I have a daily alarm that sounds at nine in the morning and nine at night to remind me of my mama’s pill schedule. It rings from a floral encased iPhone resting on my nightstand. My mom’s iPhone is set with the exact same alarm schedule and matching ring tone. Adorbs. I usually text her a quick note, “good morning mama – pills,” and I admit I am thrilled that we have access to this amazing technology, that I can communicate with her whenever I want, and see her almost every day. I keep this reality in the forefront of my mind, boxing up the more painful realities in Tupperware, and stacking them in some distant lobe. I’m all about boxes with airtight lids.
Is anyone else overtly grateful and secretly panicked about the fragility of life? Truthfully, I actually hate that life is finite, eternity so eternal, and purgatory as arbitrary as hell. It’s makes our time here precious, necessary, and harsh. And yes, I am being dramatic, I’m sensitive, and rather crotchety before coffee. This kind of behavior is condemned in Leviticus, Chapter 19, right next to the scripture on tattoos, and piercings. But sometimes those boxes come tumbling down, realities spill out, puddle at my feet, and all I can do is cry.
I just got done watching Julie and Julia for the third time in a week (I paid $3.99 for twenty-four hours of unlimited access), a screen play by Nora Ephron about a blogger of all things. The charming thing about this movie, in my opinion, is how blogging not only rescues the writer from a purposeless life, but the reader becomes part of the story. I know that seems annoyingly obvious. We share the same birthday Nora and I, we see the humor in neck flab and heartburn. I love her. She died four years ago and now I have to miss coffee, thanksgiving dinner, and butter for her.

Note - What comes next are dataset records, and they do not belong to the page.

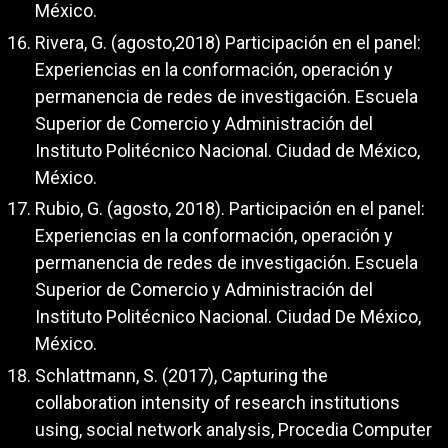
México.
Rivera, G. (agosto,2018) Participación en el panel:
Experiencias en la conformación, operación y
permanencia de redes de investigación. Escuela
Superior de Comercio y Administración del
Instituto Politécnico Nacional. Ciudad de México,
México.
Rubio, G. (agosto, 2018). Participación en el panel:
Experiencias en la conformación, operación y
permanencia de redes de investigación. Escuela
Superior de Comercio y Administración del
Instituto Politécnico Nacional. Ciudad De México,
México.
Schlattmann, S. (2017), Capturing the
collaboration intensity of research institutions
using, social network analysis, Procedia Computer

Why do we suffer and die? I blame Adam. If only he hadn’t eaten the damn apple? (Eve is not liable, she was hormonal, and the snake knew it) Now we have relationship drama, french cooking, and painful childbirth but also sweat glands, high blood pressure, and minimum wage. No wonder the first miracle was turning water to wine.

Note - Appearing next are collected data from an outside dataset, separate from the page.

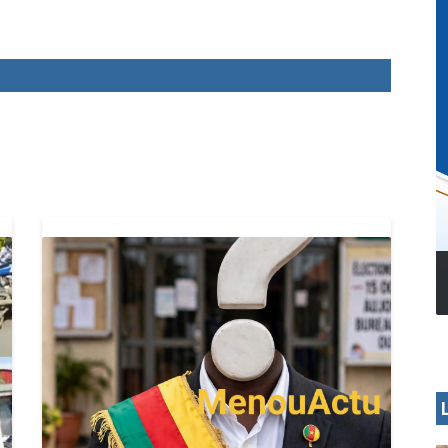
MENOUA VISION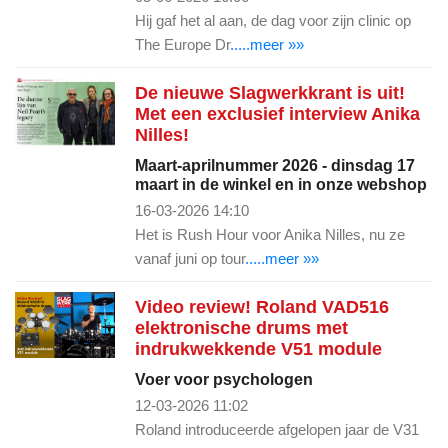
Hij gaf het al aan, de dag voor zijn clinic op
The Europe Dr
.....meer »»
De nieuwe Slagwerkkrant is uit!
Met een exclusief interview Anika
Nilles!
Maart-aprilnummer 2026 - dinsdag 17
maart in de winkel en in onze webshop
16-03-2026 14:10
Het is Rush Hour voor Anika Nilles, nu ze
vanaf juni op tour
.....meer »»
Video review! Roland VAD516
elektronische drums met
indrukwekkende V51 module
Voer voor psychologen
12-03-2026 11:02
Roland introduceerde afgelopen jaar de V31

I boxed up a particular reality three months ago, when my mom began laboring towards something new and holy. I notice as her body shrinks, her presence expands. I love how she quietly moves into this space shedding light for me on the process of what it means to be fully alive. She who gave me life now prepares me to stand alone. I would prefer to avoid this reality all together but she forces me to slow down, notice the evening sky, run my fingers through the fur of a stray cat who follows us on our evening walk. She models resiliency in the face of overwhelming odds and I think this is a perfect message for my ailing heart and ravaged world.
Mary Oliver writes, “a shattered elegance, one wing broken, the other hurt, both feet withered. Nevertheless, the gull is responsive even playful, he looks forward everyday to a dip in the bathtub and then sunning himself and have his feathers smoothed by visitors.”
I started a blog in May of 2015, I don’t know who reads it, or if anyone cares what I have to say, but regardless I am compelled to write. It’s how I rescue myself from a purposeless life but I also worry that I’m becoming too self absorbed. I’m sure my husband is busting a gut over that one. I never set an end date for this project? Will I still be blogging about toothpaste and salvation when I’m eighty? I was a newbie grandparent when I started this blog, one of my kids moved to another country, I had to learn google docs, I crashed my car, and my cat died. I don’t know what the future holds, I can’t even hanker a guess, but I suppose that’s what makes life so damn interesting. We don’t have access to the last page. Even when bad things happen I am horribly, sordidly, grateful for this one precious life.
I jump when the alarm goes off at nine, dash a quick note off to mom, let her know I’m blogging, be by in an hour. I’m thinking about all the things I won’t miss in this life like illness, bathing suits, and my Tupperware cupboard, but I’ll surely miss the alarm that rings at nine and nine.